Cairo is a seething mass of violence now (likely the entire family is desperate to move back to California), and likely to remain so for some time. Not only Cairo, but other areas featured on HGTV: Lebanon, Dubai, and Jordan. To say nothing of Central America and Mexico.

And the impact of all the strife in the Middle East is a guarantee re-run of 2008's 4.50 a gallon for gas. A price that ensured economic meltdown as people could no longer afford to fill up their cars and pay their mortgages. The entire West has had a long run of safety, affordability, predictability, and security. If 9/11 was the wake up call, that this dominance had ended, the Cairo riots and Egyptian mess (prompted largely by fallout from Tunisia, itself a victim of food riots), is the alarm clock blaring loud rock music.

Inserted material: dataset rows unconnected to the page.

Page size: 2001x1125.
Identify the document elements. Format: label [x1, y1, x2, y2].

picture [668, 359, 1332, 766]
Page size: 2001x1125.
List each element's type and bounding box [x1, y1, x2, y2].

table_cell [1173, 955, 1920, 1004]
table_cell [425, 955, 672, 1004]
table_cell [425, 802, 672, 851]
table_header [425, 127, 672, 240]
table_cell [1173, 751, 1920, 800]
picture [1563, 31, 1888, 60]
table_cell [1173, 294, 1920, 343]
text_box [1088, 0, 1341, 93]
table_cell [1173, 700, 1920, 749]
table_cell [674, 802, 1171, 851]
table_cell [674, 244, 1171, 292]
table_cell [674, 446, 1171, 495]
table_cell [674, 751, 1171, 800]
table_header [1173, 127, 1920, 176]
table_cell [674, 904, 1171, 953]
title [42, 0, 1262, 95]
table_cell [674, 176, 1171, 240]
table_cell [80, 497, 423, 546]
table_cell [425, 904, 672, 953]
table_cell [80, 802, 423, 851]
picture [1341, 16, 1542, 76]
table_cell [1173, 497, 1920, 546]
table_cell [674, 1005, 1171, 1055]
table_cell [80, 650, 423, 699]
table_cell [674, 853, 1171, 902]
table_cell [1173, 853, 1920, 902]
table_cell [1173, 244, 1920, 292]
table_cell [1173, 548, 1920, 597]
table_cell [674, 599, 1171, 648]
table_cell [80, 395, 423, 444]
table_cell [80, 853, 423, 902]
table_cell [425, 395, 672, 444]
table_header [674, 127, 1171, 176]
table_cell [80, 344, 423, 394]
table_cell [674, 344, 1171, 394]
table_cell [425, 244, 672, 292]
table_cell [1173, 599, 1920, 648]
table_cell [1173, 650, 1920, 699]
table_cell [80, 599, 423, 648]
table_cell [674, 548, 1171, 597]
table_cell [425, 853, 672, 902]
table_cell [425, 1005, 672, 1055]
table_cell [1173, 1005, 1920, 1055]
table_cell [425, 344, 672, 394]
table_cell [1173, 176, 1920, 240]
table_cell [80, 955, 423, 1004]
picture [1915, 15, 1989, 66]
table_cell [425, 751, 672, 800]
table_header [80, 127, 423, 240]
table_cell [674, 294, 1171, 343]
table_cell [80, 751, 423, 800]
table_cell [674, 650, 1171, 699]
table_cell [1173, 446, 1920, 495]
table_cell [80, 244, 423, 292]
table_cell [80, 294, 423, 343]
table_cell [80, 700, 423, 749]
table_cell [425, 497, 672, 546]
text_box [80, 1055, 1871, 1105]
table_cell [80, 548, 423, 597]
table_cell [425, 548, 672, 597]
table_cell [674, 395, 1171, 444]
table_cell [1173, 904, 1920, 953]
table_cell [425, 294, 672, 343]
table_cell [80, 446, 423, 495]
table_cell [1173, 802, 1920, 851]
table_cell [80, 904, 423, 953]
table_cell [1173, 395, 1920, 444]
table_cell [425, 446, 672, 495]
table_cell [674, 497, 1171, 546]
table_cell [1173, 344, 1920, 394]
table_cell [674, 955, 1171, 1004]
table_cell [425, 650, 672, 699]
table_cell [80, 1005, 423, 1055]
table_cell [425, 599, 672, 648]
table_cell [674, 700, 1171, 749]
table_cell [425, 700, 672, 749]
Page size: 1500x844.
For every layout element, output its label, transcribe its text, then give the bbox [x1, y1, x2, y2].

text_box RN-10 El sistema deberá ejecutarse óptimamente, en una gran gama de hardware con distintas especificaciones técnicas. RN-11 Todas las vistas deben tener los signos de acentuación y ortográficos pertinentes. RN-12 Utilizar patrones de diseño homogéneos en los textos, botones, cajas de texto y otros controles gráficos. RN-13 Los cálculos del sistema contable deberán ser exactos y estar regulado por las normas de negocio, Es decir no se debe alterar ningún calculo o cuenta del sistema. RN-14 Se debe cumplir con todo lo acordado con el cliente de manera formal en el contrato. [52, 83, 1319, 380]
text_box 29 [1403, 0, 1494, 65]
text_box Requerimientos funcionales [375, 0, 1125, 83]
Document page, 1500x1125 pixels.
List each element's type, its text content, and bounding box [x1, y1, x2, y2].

The Romanticizing of Third World failures is likely to stop. While you can't smell the tear gas and blood through the TV screen, its hard to project a romantic image of the Third World when much of it is flames. And the US looks threatened as well, in different forms. Idealization of failed peoples is likely to be stopped by reality, and America and the West's own virtues pushed larger by simple comparison.

After all, even the most bored upscale yuppie would rather live in suburban California than Cairo.